The golfing society’s rules state membership is open only to “gentlemen associated with the transport industry”, and that the dinner is “for gentlemen only”. Its website described the gathering as “one of the best sporting dinners of the year. With a glamorous string quartet playing exciting music in even more exciting tight dresses, a troupe of cancan dancers and a truly fun atmosphere”.

Janice Muir of the Fawcett Society said she would write to Mr Johnson about Sir Peter’s attendance at “an absolutely sexist event”. “We want Boris Johnson to take Sir Peter to task and issue an official reprimand,” she said. “This is a public sector figure serving Londoners, more than half of whom are women.
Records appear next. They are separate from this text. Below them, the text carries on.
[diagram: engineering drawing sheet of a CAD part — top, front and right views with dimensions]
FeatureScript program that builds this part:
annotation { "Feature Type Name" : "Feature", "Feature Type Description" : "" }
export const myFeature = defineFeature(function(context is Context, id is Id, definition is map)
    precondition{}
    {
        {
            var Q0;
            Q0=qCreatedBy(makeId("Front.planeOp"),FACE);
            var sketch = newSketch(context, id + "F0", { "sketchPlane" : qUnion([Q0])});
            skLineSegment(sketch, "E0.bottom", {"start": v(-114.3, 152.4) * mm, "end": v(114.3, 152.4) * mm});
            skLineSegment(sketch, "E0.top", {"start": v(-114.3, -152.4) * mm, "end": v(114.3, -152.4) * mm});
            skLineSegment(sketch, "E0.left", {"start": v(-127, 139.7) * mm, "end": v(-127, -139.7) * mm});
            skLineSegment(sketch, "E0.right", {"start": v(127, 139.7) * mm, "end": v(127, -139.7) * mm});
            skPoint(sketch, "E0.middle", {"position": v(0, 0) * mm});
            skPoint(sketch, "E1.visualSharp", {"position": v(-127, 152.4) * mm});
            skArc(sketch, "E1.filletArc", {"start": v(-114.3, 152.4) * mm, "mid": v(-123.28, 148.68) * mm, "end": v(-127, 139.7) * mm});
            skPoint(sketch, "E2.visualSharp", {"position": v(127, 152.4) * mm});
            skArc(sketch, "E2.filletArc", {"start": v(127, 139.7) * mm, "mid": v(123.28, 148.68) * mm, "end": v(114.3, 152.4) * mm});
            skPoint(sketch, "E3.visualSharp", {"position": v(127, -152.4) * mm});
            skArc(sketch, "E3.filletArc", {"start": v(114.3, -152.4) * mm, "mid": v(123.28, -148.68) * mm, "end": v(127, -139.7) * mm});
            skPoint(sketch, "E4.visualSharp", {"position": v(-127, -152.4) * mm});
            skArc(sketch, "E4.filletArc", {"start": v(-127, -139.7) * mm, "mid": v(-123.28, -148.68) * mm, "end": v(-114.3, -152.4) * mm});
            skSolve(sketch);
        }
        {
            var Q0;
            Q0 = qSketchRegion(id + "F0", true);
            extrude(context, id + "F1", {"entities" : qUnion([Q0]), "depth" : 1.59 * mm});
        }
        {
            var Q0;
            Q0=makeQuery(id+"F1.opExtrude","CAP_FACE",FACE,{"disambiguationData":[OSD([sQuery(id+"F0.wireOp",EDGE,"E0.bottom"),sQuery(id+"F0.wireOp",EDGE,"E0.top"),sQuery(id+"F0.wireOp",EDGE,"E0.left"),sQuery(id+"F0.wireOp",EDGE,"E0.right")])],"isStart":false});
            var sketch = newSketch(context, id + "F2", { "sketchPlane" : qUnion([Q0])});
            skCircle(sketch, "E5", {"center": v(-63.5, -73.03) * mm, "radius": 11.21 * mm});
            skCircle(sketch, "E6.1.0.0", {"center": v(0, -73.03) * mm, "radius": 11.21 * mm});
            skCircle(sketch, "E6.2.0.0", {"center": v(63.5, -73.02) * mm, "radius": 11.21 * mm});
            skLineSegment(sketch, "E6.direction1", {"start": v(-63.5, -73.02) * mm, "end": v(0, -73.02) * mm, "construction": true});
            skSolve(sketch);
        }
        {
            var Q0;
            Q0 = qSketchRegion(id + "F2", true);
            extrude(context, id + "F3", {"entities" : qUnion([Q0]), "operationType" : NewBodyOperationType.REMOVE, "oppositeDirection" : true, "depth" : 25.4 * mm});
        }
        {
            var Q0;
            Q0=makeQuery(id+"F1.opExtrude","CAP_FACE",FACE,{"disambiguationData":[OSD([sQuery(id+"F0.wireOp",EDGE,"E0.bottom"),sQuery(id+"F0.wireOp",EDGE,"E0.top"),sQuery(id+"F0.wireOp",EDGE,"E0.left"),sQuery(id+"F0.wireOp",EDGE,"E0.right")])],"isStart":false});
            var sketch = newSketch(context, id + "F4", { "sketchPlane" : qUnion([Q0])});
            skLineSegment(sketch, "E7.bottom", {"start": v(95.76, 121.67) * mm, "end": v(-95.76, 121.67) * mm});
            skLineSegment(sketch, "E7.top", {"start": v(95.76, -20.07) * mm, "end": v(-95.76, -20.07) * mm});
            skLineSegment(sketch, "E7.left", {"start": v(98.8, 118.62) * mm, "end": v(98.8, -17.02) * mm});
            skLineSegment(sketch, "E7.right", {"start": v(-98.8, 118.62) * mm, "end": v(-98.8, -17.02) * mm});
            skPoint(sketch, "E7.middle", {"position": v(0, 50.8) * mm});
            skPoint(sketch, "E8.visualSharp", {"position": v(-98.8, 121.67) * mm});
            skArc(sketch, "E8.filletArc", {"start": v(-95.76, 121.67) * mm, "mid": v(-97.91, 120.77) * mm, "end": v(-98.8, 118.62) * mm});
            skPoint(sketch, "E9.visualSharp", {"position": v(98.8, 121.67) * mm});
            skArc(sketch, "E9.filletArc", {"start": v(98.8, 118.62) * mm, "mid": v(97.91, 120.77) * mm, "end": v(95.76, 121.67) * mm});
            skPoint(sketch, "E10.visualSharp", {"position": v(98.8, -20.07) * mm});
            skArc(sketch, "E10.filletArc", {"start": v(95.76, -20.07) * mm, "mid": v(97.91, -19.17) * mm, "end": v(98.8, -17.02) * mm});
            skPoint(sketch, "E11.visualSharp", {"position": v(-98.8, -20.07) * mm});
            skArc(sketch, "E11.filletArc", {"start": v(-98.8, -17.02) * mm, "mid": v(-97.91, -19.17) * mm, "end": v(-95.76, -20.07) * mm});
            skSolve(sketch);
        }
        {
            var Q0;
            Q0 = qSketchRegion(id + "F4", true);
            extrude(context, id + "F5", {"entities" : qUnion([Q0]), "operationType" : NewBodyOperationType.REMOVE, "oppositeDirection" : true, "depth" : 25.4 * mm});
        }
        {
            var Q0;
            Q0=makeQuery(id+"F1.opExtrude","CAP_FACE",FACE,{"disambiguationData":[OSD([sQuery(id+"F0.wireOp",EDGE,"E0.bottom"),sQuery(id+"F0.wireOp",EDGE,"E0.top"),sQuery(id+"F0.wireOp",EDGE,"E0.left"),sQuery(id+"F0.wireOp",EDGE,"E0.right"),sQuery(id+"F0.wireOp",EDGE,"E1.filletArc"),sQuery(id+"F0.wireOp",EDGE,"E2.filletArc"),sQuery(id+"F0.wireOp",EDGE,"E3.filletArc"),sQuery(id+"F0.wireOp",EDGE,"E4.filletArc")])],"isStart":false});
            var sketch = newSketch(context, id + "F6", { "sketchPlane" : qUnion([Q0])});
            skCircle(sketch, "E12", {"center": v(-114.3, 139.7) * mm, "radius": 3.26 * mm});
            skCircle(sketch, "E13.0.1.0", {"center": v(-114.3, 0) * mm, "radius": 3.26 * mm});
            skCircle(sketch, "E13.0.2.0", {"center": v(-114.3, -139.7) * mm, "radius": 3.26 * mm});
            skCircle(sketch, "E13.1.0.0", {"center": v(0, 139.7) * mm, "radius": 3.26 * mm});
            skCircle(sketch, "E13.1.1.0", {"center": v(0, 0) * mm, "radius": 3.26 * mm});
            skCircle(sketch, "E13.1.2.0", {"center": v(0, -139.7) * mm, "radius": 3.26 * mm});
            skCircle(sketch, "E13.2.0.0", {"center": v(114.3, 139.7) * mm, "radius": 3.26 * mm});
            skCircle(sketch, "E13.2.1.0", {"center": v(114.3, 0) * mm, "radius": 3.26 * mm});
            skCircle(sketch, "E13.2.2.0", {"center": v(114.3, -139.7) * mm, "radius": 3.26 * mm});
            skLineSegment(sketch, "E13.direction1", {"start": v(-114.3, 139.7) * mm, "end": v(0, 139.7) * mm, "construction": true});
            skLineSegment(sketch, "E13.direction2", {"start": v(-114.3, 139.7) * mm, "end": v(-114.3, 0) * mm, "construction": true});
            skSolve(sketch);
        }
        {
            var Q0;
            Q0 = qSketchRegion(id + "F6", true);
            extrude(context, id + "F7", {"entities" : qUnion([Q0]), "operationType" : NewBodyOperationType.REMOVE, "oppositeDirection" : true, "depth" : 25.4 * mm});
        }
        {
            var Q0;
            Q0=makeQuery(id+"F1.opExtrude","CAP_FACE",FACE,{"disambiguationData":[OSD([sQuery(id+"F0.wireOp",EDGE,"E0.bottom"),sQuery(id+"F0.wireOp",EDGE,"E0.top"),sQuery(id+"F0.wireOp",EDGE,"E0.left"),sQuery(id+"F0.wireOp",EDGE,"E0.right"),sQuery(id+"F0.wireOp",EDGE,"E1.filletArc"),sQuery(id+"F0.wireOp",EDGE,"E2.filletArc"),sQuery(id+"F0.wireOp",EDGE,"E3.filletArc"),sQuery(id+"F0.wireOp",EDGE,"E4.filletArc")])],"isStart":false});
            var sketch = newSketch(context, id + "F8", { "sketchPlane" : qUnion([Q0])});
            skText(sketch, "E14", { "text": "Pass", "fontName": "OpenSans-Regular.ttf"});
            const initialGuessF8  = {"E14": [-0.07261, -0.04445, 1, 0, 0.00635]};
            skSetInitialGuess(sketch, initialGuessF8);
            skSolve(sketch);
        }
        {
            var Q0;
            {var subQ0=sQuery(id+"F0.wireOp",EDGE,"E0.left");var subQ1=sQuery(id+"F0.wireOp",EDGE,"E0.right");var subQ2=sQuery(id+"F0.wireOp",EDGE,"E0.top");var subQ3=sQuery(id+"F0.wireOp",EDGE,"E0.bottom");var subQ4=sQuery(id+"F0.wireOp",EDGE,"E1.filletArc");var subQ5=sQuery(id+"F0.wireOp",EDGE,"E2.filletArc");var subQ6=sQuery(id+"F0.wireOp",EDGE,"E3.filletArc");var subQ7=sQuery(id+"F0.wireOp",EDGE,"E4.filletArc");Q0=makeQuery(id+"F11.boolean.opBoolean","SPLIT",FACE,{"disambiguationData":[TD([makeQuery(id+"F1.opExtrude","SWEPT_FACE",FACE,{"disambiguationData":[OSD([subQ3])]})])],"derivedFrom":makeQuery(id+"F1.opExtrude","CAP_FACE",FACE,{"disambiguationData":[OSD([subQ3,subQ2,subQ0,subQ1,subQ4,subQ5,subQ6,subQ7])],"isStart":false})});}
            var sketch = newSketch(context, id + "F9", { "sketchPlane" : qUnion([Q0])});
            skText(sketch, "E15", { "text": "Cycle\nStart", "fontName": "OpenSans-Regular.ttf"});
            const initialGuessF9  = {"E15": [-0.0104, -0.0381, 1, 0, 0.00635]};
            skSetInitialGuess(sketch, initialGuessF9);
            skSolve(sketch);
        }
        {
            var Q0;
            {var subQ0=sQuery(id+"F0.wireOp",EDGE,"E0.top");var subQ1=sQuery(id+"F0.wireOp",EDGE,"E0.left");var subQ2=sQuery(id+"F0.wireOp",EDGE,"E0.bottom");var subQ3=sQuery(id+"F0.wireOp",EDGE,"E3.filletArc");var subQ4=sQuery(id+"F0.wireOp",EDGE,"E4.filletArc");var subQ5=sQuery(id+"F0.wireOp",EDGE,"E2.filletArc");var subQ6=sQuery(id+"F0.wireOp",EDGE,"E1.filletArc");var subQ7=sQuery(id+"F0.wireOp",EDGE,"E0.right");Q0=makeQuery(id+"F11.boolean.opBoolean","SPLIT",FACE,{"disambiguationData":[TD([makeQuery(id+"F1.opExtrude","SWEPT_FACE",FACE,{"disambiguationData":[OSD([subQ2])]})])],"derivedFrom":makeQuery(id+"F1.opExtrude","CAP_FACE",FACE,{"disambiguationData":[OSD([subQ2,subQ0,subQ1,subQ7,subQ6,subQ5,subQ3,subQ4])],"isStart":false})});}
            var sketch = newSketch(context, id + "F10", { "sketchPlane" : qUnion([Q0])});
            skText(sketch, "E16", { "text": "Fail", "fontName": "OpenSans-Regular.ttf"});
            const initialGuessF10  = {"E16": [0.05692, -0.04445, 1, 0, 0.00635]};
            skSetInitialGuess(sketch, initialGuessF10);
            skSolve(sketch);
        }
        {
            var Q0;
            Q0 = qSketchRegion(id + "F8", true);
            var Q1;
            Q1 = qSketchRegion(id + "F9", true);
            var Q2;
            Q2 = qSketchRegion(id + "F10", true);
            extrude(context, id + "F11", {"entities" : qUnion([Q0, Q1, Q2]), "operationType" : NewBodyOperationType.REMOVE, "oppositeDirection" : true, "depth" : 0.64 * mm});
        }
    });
To go to an event where the only women present are serving or entertaining while in ‘exciting tight dresses’ is to return to the dark ages.”

Sir Peter said last night: “It never occurred to me there was a policy of excluding women and that hasn’t been referred to in the invitations I have received. Now it’s clear there appears to be such a policy I will on no account accept an invitation again.

“I abhor sexism in any form and to see it apparently practised in this way is particularly inappropriate in an industry in which women are under represented and in which we are promoting careers, and equality, for women.”

He said he made a personal donation to the Fawcett Society yesterday and would be writing to Alexander Dennis Ltd “to make my views very clear and to invite them to dissociate from sexism in an industry that should be encouraging women to join it”.